PROBLEM DESCRIPTION: Copy the listing below line for line, keeping every character unchanged.

INPUT FOR THIS TASK:
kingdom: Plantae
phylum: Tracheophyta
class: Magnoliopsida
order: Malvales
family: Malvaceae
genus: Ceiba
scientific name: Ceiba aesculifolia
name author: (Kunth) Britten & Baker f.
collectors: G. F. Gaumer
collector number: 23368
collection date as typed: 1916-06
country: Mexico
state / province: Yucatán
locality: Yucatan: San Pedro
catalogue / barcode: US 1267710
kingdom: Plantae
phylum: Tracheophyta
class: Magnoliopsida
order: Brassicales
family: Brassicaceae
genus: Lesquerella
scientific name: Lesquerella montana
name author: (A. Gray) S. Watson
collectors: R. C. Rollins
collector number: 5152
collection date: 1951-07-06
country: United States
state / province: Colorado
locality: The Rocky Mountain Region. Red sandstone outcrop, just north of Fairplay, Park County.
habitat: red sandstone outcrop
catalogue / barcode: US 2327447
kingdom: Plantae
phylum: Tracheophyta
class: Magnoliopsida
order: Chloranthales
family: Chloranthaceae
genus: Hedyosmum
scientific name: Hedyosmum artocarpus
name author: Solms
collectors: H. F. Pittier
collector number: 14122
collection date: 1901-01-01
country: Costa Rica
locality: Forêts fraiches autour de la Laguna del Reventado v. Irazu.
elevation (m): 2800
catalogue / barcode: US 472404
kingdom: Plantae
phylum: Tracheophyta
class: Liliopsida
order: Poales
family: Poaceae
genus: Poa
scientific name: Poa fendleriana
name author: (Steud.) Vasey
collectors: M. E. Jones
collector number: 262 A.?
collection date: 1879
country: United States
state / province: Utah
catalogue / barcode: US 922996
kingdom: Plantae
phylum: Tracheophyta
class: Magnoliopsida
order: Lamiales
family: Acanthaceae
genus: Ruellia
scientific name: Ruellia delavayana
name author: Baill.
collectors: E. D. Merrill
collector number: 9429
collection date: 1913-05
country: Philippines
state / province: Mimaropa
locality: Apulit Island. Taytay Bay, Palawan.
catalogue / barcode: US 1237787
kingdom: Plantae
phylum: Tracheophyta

WRITTEN RESPONSE:
kingdom: Plantae
phylum: Tracheophyta
class: Magnoliopsida
order: Malvales
family: Malvaceae
genus: Ceiba
scientific name: Ceiba aesculifolia
name author: (Kunth) Britten & Baker f.
collectors: G. F. Gaumer
collector number: 23368
collection date as typed: 1916-06
country: Mexico
state / province: Yucatán
locality: Yucatan: San Pedro
catalogue / barcode: US 1267710
kingdom: Plantae
phylum: Tracheophyta
class: Magnoliopsida
order: Brassicales
family: Brassicaceae
genus: Lesquerella
scientific name: Lesquerella montana
name author: (A. Gray) S. Watson
collectors: R. C. Rollins
collector number: 5152
collection date: 1951-07-06
country: United States
state / province: Colorado
locality: The Rocky Mountain Region. Red sandstone outcrop, just north of Fairplay, Park County.
habitat: red sandstone outcrop
catalogue / barcode: US 2327447
kingdom: Plantae
phylum: Tracheophyta
class: Magnoliopsida
order: Chloranthales
family: Chloranthaceae
genus: Hedyosmum
scientific name: Hedyosmum artocarpus
name author: Solms
collectors: H. F. Pittier
collector number: 14122
collection date: 1901-01-01
country: Costa Rica
locality: Forêts fraiches autour de la Laguna del Reventado v. Irazu.
elevation (m): 2800
catalogue / barcode: US 472404
kingdom: Plantae
phylum: Tracheophyta
class: Liliopsida
order: Poales
family: Poaceae
genus: Poa
scientific name: Poa fendleriana
name author: (Steud.) Vasey
collectors: M. E. Jones
collector number: 262 A.?
collection date: 1879
country: United States
state / province: Utah
catalogue / barcode: US 922996
kingdom: Plantae
phylum: Tracheophyta
class: Magnoliopsida
order: Lamiales
family: Acanthaceae
genus: Ruellia
scientific name: Ruellia delavayana
name author: Baill.
collectors: E. D. Merrill
collector number: 9429
collection date: 1913-05
country: Philippines
state / province: Mimaropa
locality: Apulit Island. Taytay Bay, Palawan.
catalogue / barcode: US 1237787
kingdom: Plantae
phylum: Tracheophyta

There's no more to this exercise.